Jedoch würde ich gerne wissen wieso mein Code so nur die Duplicates auspuckt.



```
Set<String> s = new HashSet<String>();
       for (String a : args) {
         
           if(s.add(a) == false) {
               System.out.println("Duplicate: " + a);
           }
         
           else if(s.add(a) == true) {
               System.out.println("Unicate: " + a);
           }
       }
   } 
}
```


----------



## JavatarAang (5. Mai 2018)

wenn es kein Duplicate ist sollte er doch in else .. dort befindet sich noch ein if.. wenn die bedienung stimmt, wenn man "a" zu "s" hinzufügen kann soll er mir das als unicate ausgeben ...  BIN VERWIRRT :S


----------



## mrBrown (5. Mai 2018)

Wenn es ein neues Element ist, fügt das erste add es hinzu und gibt true zurück.
Damit geht er zum zweiten if, versucht erneut das Element hinzuzufügen, was fehlschlägt, da es ja direkt vorher schon hinzugefügt wurden.

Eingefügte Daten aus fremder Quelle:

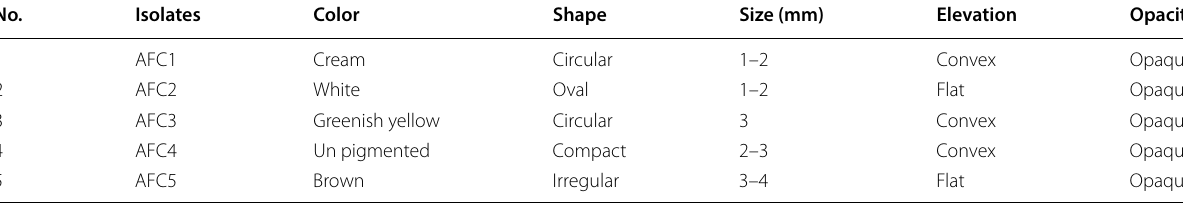
Table 1 Colony morphology of the bacteria isolated from termite gut contents No.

Warum willst du im else-if die Bedingung überhaupt erneut prüfen? Bei einem Wert, der true oder false ist, sind ja nur die beiden Möglichkeiten möglich, eine dritte gibts ja nicht.

Außerdem ist es unüblich, booleans mit true ode false zu vergleichen - sie sind ja schon true oder false.


----------